Text segment:
----------

Investing in the notes involves risks. You may lose some or all of your investment if a U.K. Bail-in Power is exercised with respect to the notes or if the relevant U.K. resolution authority implements another resolution measure with respect to the Issuer or the Group. We encourage you to read and carefully consider this document in its entirety, in particular the risk factors beginning on page PA-1 of this prospectus addendum for a discussion of the factors you should carefully consider before deciding to invest in the notes.

Neither the U.S. Securities and Exchange Commission nor any U.S. state securities commission has approved or disapproved of the notes or determined that this prospectus addendum is truthful or complete. Any representation to the contrary is a criminal offense.

The notes are not deposit liabilities of Barclays PLC or the Issuer and are not covered by the U.K. Financial Services Compensation Scheme or insured by the U.S. Federal Deposit Insurance Corporation or any other governmental agency of the United States, the United Kingdom or any other jurisdiction.

Barclays Capital Inc. and other entities disclosed in the applicable pricing supplement may solicit offers to subscribe for the notes as our agent. We may also issue notes to any agent as principal for its own account at prices to be agreed upon at the time of subscription. The agents may resell any notes they subscribe for as principal for their own accounts at prevailing market prices, or at other prices, as the agents determine. The applicable pricing supplement will disclose the agent’s discounts and commissions, if any. Unless we or our agent informs you otherwise in the confirmation of sale, the agents may use this prospectus addendum, the prospectus, the prospectus supplement, the applicable pricing supplement and the applicable product supplement, if any, and index supplement, if any, in connection with offers and sales of the notes in market-making transactions.

----------

Records provided:
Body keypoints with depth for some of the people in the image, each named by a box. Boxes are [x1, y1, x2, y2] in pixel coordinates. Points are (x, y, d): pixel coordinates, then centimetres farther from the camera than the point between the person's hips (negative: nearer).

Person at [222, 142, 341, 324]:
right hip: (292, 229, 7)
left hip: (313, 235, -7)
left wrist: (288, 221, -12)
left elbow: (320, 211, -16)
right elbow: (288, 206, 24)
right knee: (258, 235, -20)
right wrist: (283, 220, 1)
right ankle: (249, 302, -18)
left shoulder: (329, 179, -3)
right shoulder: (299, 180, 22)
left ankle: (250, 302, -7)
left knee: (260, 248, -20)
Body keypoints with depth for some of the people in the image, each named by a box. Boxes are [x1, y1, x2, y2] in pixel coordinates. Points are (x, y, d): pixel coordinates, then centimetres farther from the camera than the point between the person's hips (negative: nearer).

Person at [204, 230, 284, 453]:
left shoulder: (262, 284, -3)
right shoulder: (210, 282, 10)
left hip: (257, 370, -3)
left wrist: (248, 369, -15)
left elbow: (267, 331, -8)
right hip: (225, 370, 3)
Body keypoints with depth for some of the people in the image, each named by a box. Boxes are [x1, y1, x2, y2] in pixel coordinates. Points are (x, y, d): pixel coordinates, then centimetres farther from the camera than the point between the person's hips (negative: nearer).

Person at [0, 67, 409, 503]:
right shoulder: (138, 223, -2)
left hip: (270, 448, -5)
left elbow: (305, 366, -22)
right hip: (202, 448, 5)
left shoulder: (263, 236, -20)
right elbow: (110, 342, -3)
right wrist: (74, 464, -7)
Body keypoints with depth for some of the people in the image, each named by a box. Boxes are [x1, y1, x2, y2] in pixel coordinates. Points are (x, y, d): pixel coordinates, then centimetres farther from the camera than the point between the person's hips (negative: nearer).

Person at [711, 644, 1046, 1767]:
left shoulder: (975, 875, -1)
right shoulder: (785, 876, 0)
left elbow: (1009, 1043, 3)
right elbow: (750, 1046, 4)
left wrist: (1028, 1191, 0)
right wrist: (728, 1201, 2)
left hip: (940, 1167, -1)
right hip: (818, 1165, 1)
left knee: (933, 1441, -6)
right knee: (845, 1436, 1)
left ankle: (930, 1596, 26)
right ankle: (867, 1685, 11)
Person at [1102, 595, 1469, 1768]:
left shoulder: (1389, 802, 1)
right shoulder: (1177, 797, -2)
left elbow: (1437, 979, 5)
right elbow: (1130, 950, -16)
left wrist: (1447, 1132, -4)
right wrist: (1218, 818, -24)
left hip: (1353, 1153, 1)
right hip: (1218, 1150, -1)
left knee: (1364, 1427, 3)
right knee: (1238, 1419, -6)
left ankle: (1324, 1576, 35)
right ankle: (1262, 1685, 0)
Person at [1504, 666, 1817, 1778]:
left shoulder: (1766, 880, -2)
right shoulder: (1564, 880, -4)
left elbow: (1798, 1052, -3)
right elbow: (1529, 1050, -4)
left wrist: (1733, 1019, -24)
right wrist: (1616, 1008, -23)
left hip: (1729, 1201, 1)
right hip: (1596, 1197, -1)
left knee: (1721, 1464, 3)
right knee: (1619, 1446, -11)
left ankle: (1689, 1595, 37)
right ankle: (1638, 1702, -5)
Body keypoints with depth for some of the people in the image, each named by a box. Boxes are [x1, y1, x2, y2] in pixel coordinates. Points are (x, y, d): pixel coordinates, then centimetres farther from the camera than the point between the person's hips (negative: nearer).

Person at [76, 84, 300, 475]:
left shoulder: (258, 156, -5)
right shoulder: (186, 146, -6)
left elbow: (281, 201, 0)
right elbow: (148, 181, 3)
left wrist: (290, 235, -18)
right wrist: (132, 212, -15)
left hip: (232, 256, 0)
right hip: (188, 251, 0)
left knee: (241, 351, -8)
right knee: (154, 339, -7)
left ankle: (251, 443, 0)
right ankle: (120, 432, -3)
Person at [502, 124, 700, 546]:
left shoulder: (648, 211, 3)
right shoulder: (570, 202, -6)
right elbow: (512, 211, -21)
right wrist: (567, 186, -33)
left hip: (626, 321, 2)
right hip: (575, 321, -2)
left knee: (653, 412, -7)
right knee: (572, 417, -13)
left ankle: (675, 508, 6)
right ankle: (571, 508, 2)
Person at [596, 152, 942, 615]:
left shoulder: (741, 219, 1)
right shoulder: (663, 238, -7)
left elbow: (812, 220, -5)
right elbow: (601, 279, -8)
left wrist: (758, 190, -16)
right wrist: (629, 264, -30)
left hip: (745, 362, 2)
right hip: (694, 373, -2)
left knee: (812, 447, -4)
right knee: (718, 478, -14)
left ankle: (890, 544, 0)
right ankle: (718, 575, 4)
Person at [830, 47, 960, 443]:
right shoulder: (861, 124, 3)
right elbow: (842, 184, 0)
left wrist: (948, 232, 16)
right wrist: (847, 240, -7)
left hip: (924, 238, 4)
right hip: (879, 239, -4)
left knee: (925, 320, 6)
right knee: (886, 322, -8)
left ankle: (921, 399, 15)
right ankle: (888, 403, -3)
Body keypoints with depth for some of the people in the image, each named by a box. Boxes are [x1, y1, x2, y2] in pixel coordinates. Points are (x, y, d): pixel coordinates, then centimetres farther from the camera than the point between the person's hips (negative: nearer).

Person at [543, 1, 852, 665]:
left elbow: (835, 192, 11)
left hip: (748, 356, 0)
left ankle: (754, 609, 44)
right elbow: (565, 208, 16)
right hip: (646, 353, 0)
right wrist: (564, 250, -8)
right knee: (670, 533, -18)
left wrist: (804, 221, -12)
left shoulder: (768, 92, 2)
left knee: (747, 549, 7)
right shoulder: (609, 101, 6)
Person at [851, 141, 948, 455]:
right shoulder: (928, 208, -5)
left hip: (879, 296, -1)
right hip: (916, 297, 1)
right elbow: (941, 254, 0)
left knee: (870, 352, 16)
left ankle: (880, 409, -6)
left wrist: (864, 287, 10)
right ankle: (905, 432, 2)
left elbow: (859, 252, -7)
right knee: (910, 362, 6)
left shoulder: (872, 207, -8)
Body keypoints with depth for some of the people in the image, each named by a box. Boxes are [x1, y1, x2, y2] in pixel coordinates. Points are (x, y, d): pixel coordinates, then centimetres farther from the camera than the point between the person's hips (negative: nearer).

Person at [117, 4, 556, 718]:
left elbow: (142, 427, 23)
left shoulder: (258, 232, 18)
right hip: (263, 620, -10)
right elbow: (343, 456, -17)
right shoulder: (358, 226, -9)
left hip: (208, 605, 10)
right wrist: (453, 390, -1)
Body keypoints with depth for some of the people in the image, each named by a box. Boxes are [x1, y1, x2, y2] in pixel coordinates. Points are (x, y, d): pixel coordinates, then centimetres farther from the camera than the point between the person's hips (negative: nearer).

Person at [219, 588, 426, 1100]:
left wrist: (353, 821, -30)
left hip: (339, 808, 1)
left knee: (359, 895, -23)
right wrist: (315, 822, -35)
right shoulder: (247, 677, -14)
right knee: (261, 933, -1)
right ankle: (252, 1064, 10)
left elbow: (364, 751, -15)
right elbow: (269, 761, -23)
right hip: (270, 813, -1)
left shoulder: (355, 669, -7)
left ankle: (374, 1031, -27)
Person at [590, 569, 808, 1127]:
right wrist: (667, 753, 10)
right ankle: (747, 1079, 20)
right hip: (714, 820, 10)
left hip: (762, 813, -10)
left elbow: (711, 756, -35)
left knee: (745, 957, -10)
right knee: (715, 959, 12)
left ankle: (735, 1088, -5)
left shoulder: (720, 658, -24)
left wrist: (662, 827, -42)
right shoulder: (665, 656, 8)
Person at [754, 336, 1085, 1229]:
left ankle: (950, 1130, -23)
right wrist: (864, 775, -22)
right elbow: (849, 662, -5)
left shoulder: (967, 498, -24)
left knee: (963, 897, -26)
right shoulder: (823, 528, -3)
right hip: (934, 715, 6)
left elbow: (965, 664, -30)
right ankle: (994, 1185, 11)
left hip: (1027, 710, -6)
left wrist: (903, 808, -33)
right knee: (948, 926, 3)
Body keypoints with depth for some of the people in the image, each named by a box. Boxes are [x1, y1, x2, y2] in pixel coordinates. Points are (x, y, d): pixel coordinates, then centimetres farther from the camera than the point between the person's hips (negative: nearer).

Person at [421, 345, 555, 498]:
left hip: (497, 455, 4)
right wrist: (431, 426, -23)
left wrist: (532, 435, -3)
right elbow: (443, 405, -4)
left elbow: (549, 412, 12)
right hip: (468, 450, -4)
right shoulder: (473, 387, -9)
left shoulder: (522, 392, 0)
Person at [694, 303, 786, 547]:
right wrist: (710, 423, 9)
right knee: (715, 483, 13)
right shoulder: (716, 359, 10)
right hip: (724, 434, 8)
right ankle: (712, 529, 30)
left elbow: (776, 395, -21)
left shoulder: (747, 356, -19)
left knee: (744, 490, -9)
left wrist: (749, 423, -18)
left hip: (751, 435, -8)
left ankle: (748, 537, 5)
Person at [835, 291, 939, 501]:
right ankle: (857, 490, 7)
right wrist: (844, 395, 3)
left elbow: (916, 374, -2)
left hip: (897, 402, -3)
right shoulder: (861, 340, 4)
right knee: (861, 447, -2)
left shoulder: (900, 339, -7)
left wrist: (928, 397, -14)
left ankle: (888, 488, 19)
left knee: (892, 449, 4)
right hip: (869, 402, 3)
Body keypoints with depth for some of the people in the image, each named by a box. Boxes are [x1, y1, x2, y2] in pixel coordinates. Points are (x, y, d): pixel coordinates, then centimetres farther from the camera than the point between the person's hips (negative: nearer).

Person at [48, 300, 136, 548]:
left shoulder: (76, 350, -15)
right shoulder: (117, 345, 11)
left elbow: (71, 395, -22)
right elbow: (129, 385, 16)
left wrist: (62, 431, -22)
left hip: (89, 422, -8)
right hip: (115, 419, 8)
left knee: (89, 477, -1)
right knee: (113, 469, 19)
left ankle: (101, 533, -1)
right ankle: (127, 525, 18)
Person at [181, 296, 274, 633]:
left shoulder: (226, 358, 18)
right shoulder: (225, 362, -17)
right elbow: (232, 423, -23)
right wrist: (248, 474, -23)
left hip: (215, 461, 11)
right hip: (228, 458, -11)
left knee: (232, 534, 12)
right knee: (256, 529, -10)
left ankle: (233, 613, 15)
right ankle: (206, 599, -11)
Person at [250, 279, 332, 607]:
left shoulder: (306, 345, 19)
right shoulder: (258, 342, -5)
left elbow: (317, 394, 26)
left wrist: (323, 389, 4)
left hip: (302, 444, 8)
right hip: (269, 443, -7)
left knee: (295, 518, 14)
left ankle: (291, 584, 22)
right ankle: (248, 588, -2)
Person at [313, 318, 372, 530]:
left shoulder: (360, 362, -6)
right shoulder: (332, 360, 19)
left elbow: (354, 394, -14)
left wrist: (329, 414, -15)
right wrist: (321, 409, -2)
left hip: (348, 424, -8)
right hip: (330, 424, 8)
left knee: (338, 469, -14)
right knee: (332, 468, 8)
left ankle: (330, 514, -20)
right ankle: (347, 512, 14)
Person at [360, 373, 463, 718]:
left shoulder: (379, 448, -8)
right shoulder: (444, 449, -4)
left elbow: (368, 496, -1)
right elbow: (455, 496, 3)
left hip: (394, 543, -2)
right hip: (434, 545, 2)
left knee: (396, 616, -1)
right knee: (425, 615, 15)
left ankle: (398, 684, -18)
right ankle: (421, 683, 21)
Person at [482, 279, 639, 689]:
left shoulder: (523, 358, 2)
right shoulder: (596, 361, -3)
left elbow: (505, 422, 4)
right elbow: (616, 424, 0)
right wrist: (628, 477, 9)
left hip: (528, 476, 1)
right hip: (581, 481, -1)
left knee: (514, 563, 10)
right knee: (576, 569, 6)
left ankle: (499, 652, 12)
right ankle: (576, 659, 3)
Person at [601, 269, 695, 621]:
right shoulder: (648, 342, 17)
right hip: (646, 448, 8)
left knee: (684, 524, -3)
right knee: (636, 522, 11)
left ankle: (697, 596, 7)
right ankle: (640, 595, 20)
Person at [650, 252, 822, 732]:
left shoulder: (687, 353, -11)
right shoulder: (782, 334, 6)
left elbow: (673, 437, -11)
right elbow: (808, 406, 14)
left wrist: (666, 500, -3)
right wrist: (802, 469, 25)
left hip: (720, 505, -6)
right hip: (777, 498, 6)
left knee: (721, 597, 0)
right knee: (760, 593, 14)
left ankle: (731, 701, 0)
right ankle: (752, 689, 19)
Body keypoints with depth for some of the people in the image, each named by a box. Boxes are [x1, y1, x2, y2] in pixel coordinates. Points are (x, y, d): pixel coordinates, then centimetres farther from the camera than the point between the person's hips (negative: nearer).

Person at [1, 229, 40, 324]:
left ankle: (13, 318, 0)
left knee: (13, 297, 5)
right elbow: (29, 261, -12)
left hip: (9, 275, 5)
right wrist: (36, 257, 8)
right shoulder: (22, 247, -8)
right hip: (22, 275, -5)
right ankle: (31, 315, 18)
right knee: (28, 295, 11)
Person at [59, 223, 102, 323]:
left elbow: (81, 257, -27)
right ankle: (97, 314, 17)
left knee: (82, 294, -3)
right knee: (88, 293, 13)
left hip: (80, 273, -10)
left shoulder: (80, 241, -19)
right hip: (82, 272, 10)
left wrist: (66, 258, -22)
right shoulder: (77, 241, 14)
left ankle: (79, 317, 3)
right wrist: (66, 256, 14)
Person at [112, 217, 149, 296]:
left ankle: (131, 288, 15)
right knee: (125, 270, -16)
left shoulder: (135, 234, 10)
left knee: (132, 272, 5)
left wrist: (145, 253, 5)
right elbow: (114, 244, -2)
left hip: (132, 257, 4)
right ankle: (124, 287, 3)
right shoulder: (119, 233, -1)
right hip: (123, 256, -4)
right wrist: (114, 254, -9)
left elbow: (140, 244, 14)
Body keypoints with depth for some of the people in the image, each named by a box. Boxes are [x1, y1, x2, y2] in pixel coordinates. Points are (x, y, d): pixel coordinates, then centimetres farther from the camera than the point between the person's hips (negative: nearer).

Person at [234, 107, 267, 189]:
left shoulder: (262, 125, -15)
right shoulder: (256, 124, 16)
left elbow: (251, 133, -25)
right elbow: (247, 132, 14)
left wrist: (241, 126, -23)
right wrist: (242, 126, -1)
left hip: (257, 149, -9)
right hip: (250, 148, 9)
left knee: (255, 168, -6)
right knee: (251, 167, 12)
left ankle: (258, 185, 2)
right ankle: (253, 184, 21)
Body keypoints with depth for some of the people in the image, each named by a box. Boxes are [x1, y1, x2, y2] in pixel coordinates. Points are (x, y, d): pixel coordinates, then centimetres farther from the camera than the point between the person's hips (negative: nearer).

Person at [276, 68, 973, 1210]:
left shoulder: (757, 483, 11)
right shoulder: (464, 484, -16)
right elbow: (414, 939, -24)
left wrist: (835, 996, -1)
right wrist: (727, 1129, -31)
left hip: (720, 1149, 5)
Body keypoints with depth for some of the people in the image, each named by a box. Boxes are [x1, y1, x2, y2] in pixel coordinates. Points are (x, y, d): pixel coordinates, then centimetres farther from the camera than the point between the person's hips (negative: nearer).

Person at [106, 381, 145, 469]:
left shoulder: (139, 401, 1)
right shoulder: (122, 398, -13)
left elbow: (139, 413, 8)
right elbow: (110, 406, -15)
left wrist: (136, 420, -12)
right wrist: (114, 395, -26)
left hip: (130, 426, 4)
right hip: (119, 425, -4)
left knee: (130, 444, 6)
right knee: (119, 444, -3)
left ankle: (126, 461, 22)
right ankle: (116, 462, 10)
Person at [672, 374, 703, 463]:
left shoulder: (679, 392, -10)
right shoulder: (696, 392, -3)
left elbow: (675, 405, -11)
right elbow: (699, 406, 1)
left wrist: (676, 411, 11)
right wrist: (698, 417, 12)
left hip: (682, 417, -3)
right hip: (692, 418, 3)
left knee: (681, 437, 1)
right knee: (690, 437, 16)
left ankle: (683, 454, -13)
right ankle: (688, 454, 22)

----------

Brief A:
From the prospectus addendum excerpt, retype the passage from "Investing in the" to "in the notes.".
Brief B:
Answer these questions using the prospectus addendum excerpt:
(i) On which page of the prospectus addendum do the risk factors begin?
(ii) Which company is named as one that may solicit offers to subscribe for the notes as agent?
(iii) What will the applicable pricing supplement disclose about the agents?
Brief C:
Render this sentence from the prospectus addendum excerpt in Spanish: "Any representation to the contrary is a criminal offense."

Task solution A:
Investing in the notes involves risks. You may lose some or all of your investment if a U.K. Bail-in Power is exercised with respect to the notes or if the relevant U.K. resolution authority implements another resolution measure with respect to the Issuer or the Group. We encourage you to read and carefully consider this document in its entirety, in particular the risk factors beginning on page PA-1 of this prospectus addendum for a discussion of the factors you should carefully consider before deciding to invest in the notes.

Task solution B:
(i) Page PA-1.
(ii) Barclays Capital Inc.
(iii) The agent's discounts and commissions, if any.

Task solution C:
Cualquier declaración en sentido contrario constituye un delito penal.